ZFS HBAs + LSI chip sets (Was: ZFS hang (system #2))

Tue Oct 23 01:55:46 UTC 2012

----- Dennis Glatting's Original Message -----
> On Mon, 2012-10-22 at 09:31 -0700, Freddie Cash wrote:
> > On Mon, Oct 22, 2012 at 6:47 AM, Freddie Cash <fjwcash at gmail.com> wrote:
> > > I'll double-check when I get to work, but I'm pretty sure it's 10.something.
> > 
> > mpt(4) on alpha has firmware 1.5.20.0.
> > 
> > mps(4) on beta has firmware 09.00.00.00, driver 14.00.00.01-fbsd.
> > 
> > mps(4) on omega has firmware 10.00.02.00, driver 14.00.00.01-fbsd.
> > 
> > Hope that helps.
> > 
> 
> Because one of the RAID1 OS disks failed (System #1), I replaced both
> disks and downgraded to stable/8. Two hours ago I submitted a job. 
> 
> I noticed on boot smartd issued warnings about disk firmware, which I'll
> update this coming weekend, unless the system hangs before then. 
> 
> I first want to see if that system will also hang under 8.3. I have
> noticed a looping "ls" of the target ZFS directory is MUCH snappier
> under 8.3 than 9.x. 
> 
> My CentOS 6.3 ZFS-on-Linux system (System #3) is crunching along (24
> hours now).

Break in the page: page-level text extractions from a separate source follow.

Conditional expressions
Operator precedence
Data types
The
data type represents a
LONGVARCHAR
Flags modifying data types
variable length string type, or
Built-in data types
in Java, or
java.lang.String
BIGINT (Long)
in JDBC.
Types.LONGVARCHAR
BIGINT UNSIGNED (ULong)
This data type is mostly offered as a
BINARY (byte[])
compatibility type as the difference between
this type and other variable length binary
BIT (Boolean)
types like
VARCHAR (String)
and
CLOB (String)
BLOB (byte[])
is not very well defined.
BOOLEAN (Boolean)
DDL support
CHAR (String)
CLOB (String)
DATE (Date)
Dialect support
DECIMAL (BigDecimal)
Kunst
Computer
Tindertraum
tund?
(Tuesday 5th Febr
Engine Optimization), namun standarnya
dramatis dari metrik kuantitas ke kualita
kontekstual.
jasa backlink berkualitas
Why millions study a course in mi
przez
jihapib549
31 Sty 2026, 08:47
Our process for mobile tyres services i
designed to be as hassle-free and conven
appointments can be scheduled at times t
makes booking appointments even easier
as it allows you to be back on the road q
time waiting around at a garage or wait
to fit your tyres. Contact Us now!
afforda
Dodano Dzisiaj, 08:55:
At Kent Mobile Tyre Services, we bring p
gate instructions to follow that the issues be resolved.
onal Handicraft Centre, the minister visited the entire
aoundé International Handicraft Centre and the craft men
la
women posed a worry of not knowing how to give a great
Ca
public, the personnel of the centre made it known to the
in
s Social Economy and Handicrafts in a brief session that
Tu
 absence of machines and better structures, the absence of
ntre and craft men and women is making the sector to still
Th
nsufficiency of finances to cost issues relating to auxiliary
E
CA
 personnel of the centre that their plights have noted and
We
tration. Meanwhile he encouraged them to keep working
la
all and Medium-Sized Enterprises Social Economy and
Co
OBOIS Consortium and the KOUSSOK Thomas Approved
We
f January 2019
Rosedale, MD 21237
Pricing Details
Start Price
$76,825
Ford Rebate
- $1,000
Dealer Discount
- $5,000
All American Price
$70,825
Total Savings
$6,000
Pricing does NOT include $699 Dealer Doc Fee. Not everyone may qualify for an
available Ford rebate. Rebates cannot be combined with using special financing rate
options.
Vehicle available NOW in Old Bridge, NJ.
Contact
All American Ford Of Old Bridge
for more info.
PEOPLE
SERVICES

This system under stable/9 would previously spontaneously
> reboot whenever I sent a ZFS data set too it.
> 
> System #2 is hung (stable/9).

Hi Folks,

   I just caught up on this thread and thought I toss out some info.

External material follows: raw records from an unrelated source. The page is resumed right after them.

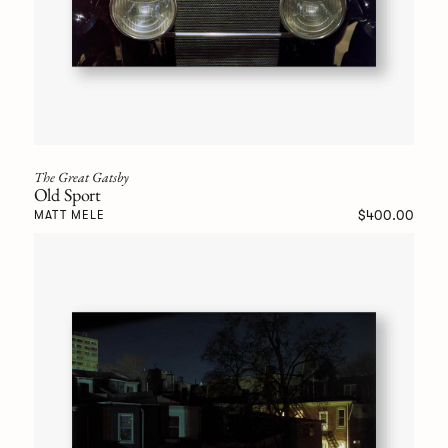
The Great Gatsby
Old Sport
$400.00
MATT MELE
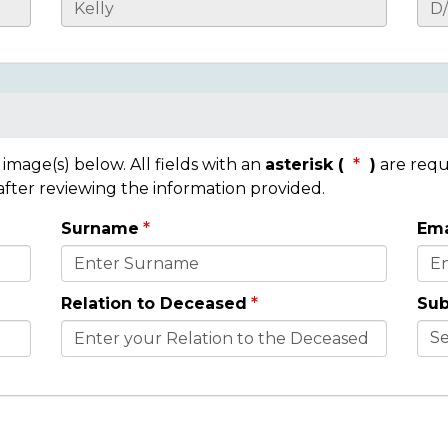
mage(s) below. All fields with an
asterisk (
)
are requ
 after reviewing the information provided.
Surname
Ema
Relation to Deceased
Sub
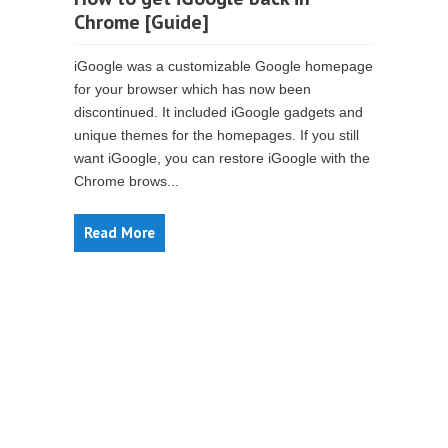
Chrome [Guide]
iGoogle was a customizable Google homepage
for your browser which has now been
discontinued. It included iGoogle gadgets and
unique themes for the homepages. If you still
want iGoogle, you can restore iGoogle with the
Chrome brows...
Read More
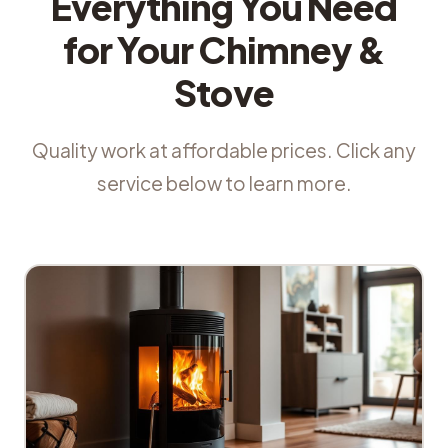
Everything You Need
for Your Chimney &
Stove
Quality work at affordable prices. Click any
service below to learn more.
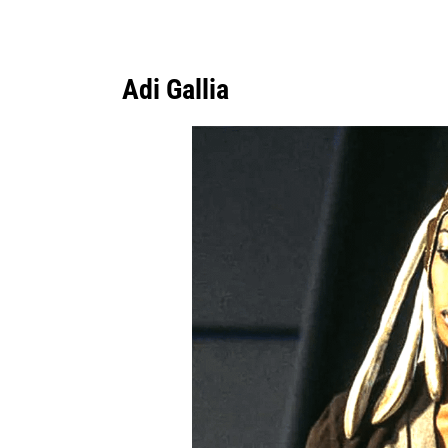
Adi Gallia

   I have a number of systems running 9-stable (with some local patches),
none running 8.

   The basic architecture is: http://people.freebsd.org/~jwd/zfsnfsserver.jpg

   LSI SAS 9201-16e  6G/s 16-Port SATA+SAS Host Bus Adapter

   All cards are up-to-date on firmware:

mps0: Firmware: 14.00.00.00, Driver: 14.00.00.01-fbsd 
mps1: Firmware: 14.00.00.00, Driver: 14.00.00.01-fbsd   
mps2: Firmware: 14.00.00.00, Driver: 14.00.00.01-fbsd

   All drives a geom multipath configured.

   Currently, these systems are used almost exclusively for iSCSI.

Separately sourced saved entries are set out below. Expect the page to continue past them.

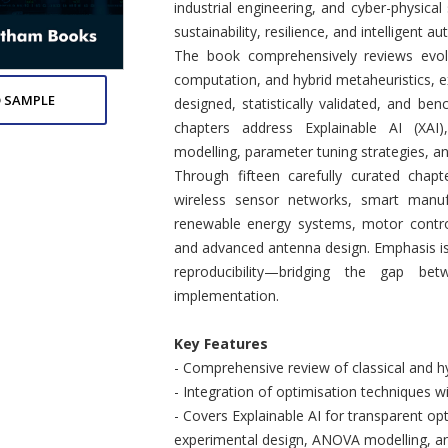
industrial engineering, and cyber-physica
sustainability, resilience, and intelligent a
The book comprehensively reviews evolu
computation, and hybrid metaheuristics, 
 SAMPLE
designed, statistically validated, and b
chapters address Explainable AI (XAI)
modelling, parameter tuning strategies, 
Through fifteen carefully curated chapt
wireless sensor networks, smart manufa
renewable energy systems, motor contro
and advanced antenna design. Emphasis is
reproducibility—bridging the gap bet
implementation.
Key Features
- Comprehensive review of classical and hy
- Integration of optimisation techniques w
- Covers Explainable AI for transparent o
experimental design, ANOVA modelling, and 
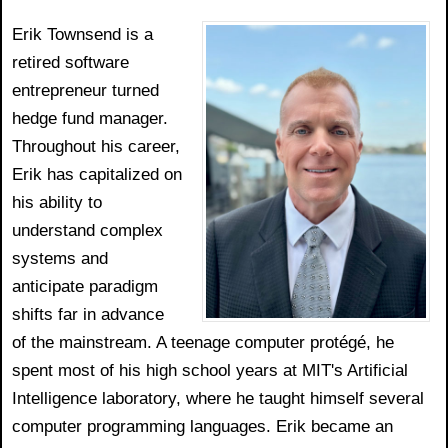
Erik Townsend is a
retired software
entrepreneur turned
hedge fund manager.
Throughout his career,
Erik has capitalized on
his ability to
understand complex
systems and
anticipate paradigm
shifts far in advance
of the mainstream. A teenage computer protégé, he
spent most of his high school years at MIT's Artificial
Intelligence laboratory, where he taught himself several
computer programming languages. Erik became an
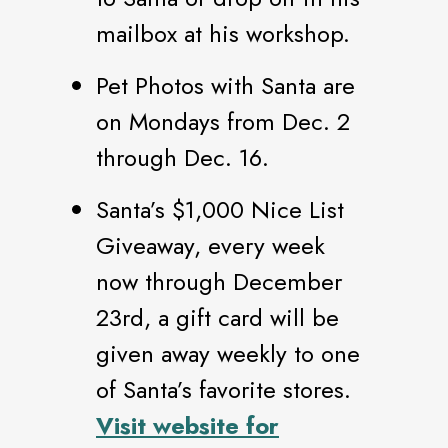
mailbox at his workshop.
Pet Photos with Santa are
on Mondays from Dec. 2
through Dec. 16.
Santa’s $1,000 Nice List
Giveaway, every week
now through December
23rd, a gift card will be
given away weekly to one
of Santa’s favorite stores.
Visit website for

   I have seen no lockups that I can track down to the driver. I have seen
one lockup which I did post about (received no feedback) where I believe
an active I/O from istgt is interupted by an ABRT from the client which
causes a lock-up. This one is hard to replicate and on the do-do list.

   It is worth noting that a few drives were replaced early on
due to various I/O problems and one with what might be considered a
lockup. As has been noted elsewhere, watching gstat can be informative.
Also make sure cables are firmly plugged in.. Seems obvious, I know..

   I did recently commit a small patch to current to handle a case
where if the system has greater than 255 disks, the 255th disk
is hidden/masked by the mps initiator id that is statically coded into
the driver.

   I think it might be good to document a bit better the type of
mount and test job/test stream running when/if you see a lockup.
I am not currently using NFS so there is an entire code-path I
am not exercising.

   Servers are 12 processor, 96GB Ram. The highest cpu load I've
seen on the systems is about 800%.

   All networking is 10G via Chelsio cards - configured to
use isr maxthread 6 with a defaultqlimit of 4096.  I have seen
no problems in this area.

   Hope this helps a bit. Happy to answer questions.

Cheers,
John

ps: With all that's been said above, it's worth noting that a correctly
    configured client makes a huge difference.